**WHAT NEEDS TO BE DONE:**
Starting with the line that has "DAT-27, due: Sep 18 -> Sep 19" in the records below and ending with the line that has "DAT-40, owner: Jessica Lawson -> Martha Ray", output those lines exactly and nothing more; omit the pictures.

**RECORDS FOR THIS EXERCISE:**
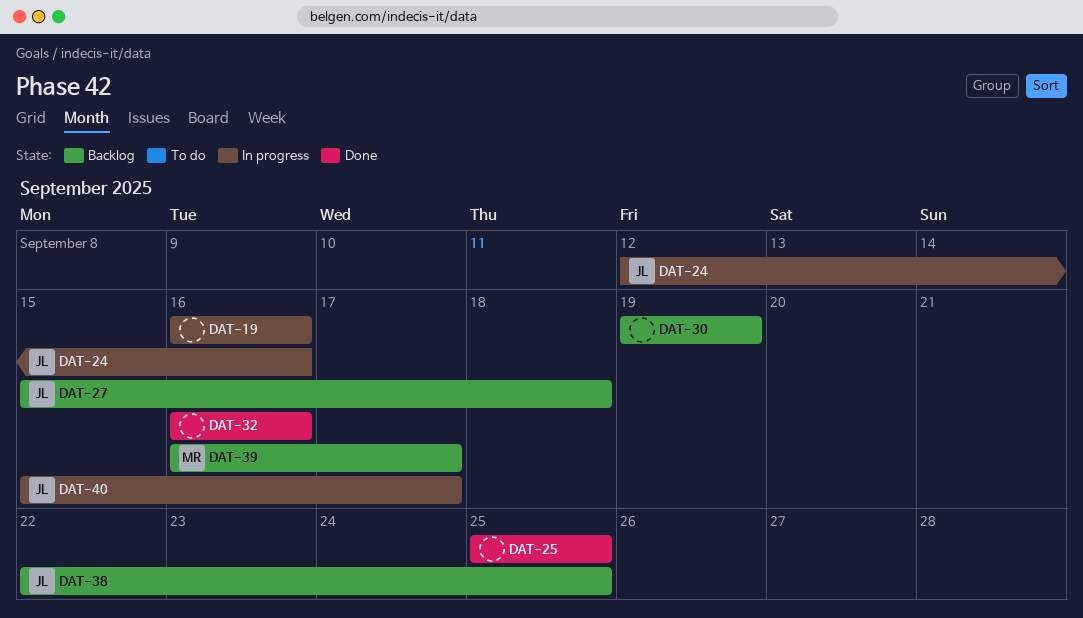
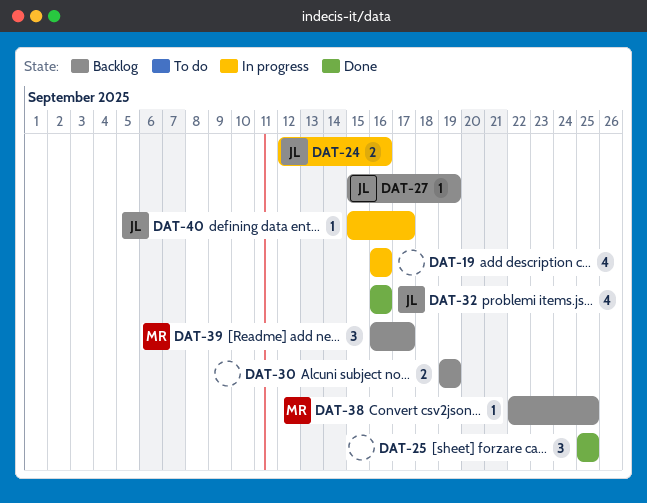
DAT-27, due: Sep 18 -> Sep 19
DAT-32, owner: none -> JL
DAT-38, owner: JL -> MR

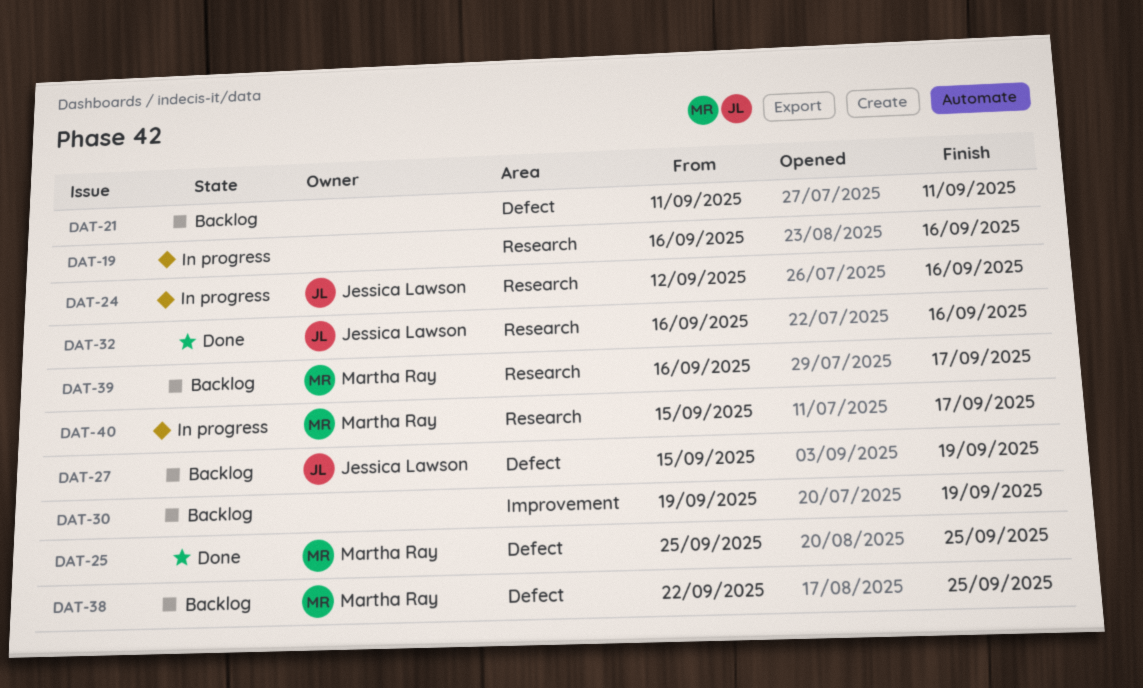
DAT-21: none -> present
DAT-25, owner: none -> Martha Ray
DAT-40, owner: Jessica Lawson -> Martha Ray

* * *

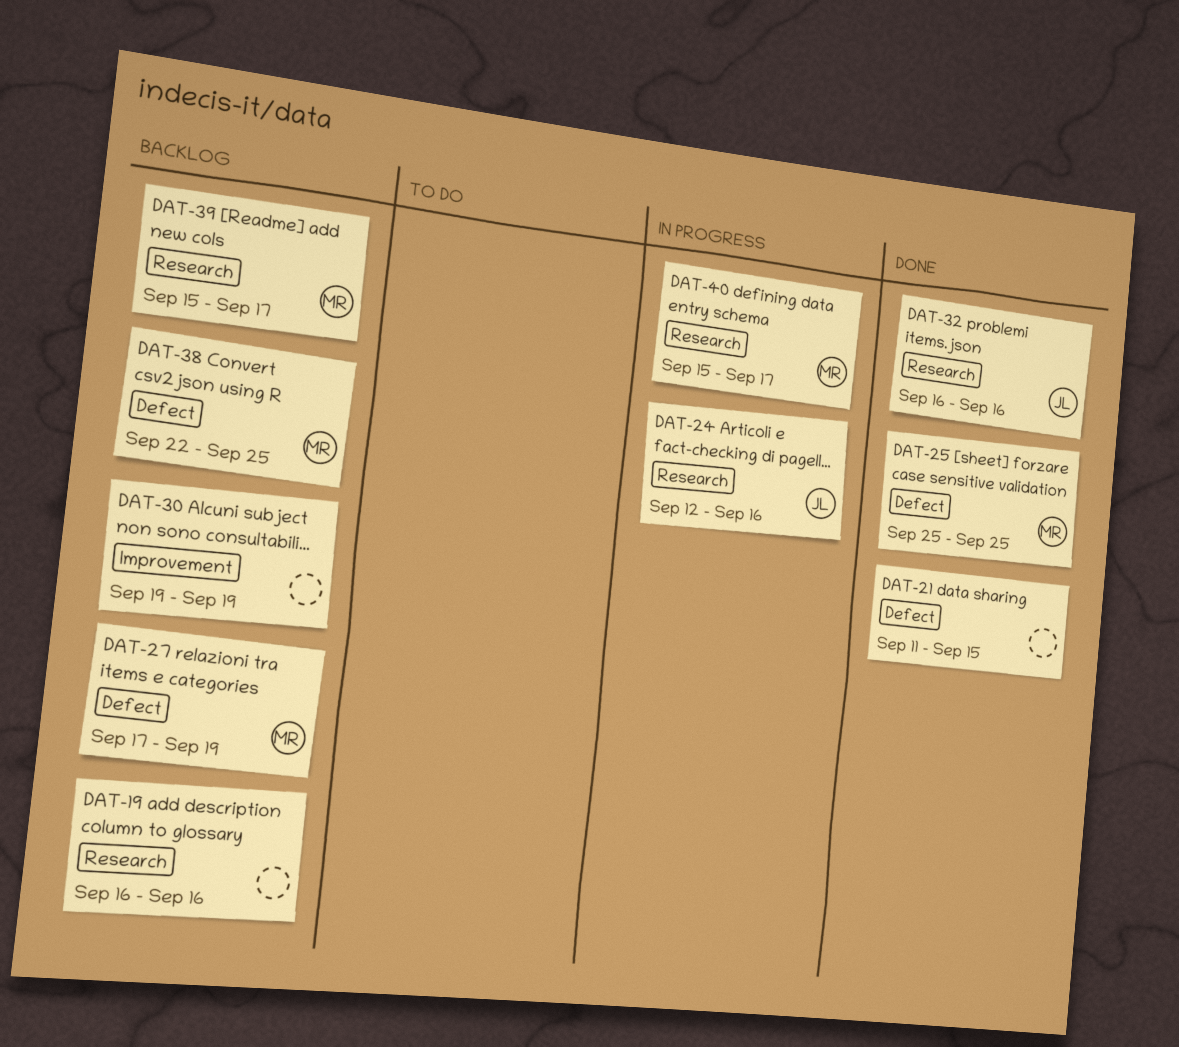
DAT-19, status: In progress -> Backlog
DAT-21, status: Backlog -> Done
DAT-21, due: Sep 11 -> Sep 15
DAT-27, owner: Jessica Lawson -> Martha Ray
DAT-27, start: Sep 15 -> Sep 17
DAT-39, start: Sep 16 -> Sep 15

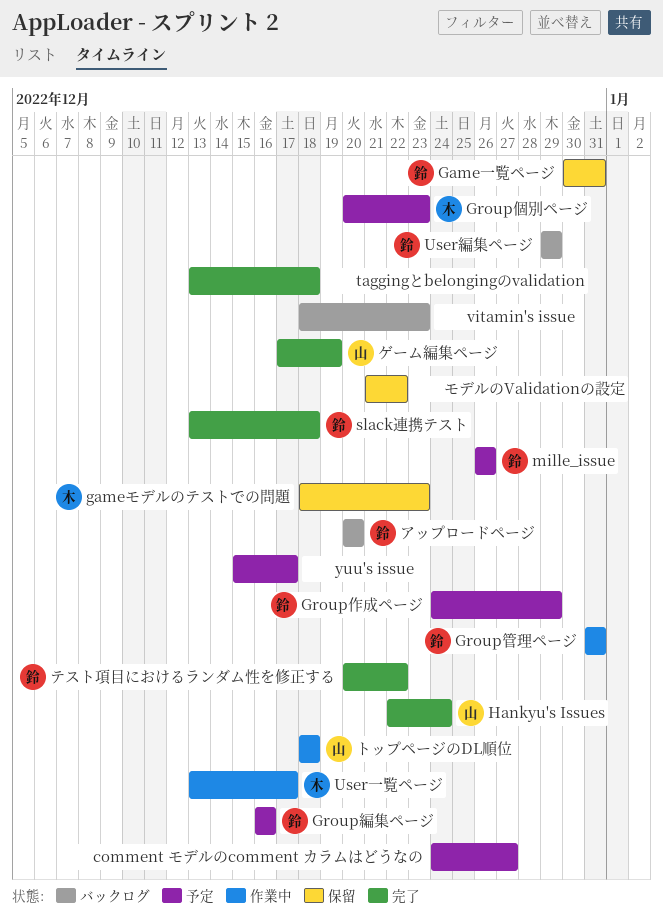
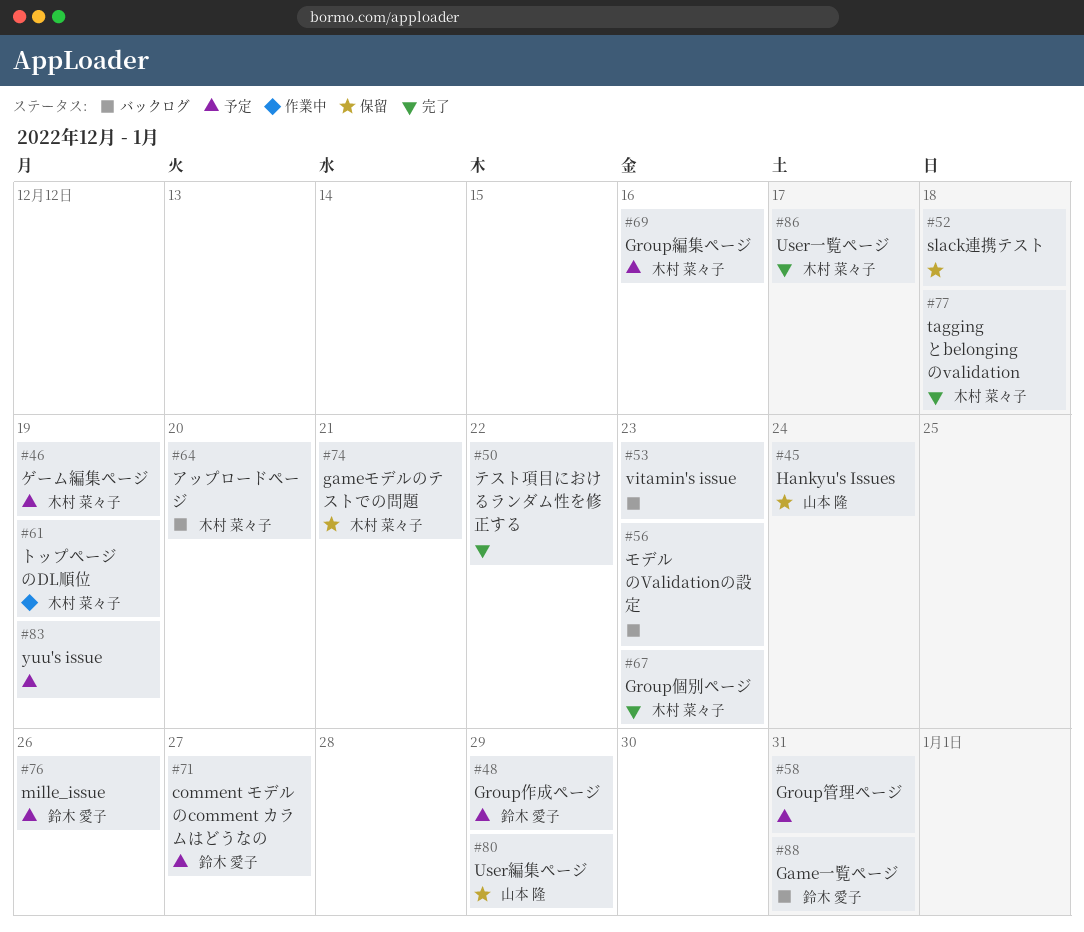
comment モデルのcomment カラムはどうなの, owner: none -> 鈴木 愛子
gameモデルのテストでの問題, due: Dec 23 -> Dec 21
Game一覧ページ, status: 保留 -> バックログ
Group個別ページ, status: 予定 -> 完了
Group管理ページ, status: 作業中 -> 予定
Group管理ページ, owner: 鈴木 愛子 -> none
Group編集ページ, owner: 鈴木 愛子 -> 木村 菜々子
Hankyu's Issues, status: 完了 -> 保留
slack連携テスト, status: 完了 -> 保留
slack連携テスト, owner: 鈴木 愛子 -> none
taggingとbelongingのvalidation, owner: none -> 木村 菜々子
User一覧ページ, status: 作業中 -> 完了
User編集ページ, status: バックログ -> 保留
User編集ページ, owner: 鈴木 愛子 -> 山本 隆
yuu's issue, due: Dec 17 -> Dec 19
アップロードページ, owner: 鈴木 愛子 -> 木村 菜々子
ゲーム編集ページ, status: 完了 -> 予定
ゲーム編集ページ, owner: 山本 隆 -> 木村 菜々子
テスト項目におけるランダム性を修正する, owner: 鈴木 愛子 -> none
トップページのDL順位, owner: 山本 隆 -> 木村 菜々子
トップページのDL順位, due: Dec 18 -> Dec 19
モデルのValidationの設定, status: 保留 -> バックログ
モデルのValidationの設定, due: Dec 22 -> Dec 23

**TASK OUTPUT:**
DAT-27, due: Sep 18 -> Sep 19
DAT-32, owner: none -> JL
DAT-38, owner: JL -> MR

DAT-21: none -> present
DAT-25, owner: none -> Martha Ray
DAT-40, owner: Jessica Lawson -> Martha Ray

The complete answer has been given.